Best trial parameters: {'n_estimators': 798, 'max_depth': None, 'min_samples_split': 13, 'min_samples_leaf': 4, 'max_features': 'log2', 'ccp_alpha': 0.012990027693259696}


###### `TRAINING THE FINAL MODEL WITH THE BEST PARAMS AND LOG TO MLFLOW`

In [24]:
best_params = best_trial.params
best_params

{'n_estimators': 798,
 'max_depth': None,
 'min_samples_split': 13,
 'min_samples_leaf': 4,
 'max_features': 'log2',
 'ccp_alpha': 0.012990027693259696}

In [25]:
optimized_model = ExtraTreesRegressor(**best_params)
optimized_model.fit(X_train, y_train)

preds = optimized_model.predict(X_eval)
mse = mean_squared_error(preds, y_eval)
rmse = np.sqrt(mse)
mae = mean_absolute_error(preds, y_eval)
r2 = r2_score(preds, y_eval)

print(f"Optimized Model Performance:\nMSE: {mse}\nRMSE: {rmse}\nMAE: {mae}\nR2_Score: {r2}")

# LOG FINAL METRICS AND OPTIMIZED MODEL TO MLFLOW
#with mlflow.start_run(run_name="optimized_extratreesregressor_for_housing_price_model"):
#    mlflow.log_params(best_params)
#    mlflow.log_metrics({"mse": mse, "rmse": rmse, "mae": mae, "r2_score": r2})
#    mlflow.sklearn.log_model(optimized_model, name="optimized_extratreesregressor_model", serialization_format="pickle", signature=None, input_example=None)

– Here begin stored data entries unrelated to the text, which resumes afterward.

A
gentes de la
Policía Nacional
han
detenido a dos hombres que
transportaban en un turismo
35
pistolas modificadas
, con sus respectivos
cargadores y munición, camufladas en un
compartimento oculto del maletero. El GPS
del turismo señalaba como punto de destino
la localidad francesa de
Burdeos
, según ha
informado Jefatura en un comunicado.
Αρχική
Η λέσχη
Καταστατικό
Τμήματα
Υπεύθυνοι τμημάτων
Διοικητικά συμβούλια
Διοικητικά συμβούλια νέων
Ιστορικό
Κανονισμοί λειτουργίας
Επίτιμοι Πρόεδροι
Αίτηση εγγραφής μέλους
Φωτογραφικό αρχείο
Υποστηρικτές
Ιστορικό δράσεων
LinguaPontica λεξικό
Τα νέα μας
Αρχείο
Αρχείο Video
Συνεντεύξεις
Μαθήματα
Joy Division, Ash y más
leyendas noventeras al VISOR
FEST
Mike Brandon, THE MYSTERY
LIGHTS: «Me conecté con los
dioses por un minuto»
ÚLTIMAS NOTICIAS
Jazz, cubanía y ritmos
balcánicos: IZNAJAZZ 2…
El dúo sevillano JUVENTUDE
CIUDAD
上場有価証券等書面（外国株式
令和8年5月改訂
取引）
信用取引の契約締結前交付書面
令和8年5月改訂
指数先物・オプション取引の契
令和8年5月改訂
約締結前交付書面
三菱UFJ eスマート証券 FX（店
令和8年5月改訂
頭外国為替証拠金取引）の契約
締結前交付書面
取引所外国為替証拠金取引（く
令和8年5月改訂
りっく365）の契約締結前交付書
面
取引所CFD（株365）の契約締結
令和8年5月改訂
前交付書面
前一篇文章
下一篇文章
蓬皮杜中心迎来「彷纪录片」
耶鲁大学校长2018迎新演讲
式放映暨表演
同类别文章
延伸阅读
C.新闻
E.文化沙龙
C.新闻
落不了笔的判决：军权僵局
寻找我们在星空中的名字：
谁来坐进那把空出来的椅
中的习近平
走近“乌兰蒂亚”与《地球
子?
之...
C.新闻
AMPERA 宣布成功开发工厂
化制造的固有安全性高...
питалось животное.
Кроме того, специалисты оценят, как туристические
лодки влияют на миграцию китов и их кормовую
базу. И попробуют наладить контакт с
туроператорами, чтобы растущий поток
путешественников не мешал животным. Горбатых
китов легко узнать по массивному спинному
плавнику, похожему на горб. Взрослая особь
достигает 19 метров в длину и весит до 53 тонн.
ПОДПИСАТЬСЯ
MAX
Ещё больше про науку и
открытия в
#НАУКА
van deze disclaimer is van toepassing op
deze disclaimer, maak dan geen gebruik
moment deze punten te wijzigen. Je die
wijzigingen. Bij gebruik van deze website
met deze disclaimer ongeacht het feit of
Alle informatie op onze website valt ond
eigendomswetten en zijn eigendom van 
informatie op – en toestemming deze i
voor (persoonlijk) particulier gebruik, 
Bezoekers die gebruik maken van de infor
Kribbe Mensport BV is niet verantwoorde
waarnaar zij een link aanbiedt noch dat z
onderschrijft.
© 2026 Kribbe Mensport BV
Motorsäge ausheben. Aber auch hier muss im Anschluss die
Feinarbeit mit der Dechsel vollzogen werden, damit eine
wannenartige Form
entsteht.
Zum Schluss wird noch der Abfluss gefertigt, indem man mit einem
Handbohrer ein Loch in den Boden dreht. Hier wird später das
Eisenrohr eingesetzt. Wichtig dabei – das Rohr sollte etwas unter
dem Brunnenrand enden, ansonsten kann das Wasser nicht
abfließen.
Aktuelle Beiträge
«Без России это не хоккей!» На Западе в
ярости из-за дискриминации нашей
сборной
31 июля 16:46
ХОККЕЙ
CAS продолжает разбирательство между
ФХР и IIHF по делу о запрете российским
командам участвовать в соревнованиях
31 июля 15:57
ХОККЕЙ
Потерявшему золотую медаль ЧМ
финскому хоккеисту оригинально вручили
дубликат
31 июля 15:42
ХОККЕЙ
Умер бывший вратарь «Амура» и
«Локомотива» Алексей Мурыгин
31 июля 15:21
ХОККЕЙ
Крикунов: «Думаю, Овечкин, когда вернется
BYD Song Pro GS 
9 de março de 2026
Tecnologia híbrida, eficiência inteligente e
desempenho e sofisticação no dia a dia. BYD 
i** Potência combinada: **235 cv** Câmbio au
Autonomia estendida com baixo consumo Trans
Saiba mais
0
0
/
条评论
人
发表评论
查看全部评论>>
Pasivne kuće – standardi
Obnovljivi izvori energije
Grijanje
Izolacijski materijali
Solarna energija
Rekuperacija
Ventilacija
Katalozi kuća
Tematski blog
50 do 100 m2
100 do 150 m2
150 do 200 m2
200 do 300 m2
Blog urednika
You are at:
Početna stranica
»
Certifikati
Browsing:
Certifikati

Optimized Model Performance:
MSE: 15426671647.522705
RMSE: 124204.15310094388
MAE: 65964.68329955288
R2_Score: 0.8389461558895535


`Note that, the optimized model became so large and resulted in memory error. Reason for commenting out the MLflow loggers. Saving manually with joblib is better compared to pickle for memory usage.`

##### `SAVING THE OPTIMIZED MODEL`

In [27]:
with open("../model/optimized_model_without_scaling.joblib", "wb") as file:
    joblib.dump(optimized_model, file, compress=3)
    print("✅ Optimized model by Optuna is saved successfully.")

✅ Optimized model by Optuna is saved successfully.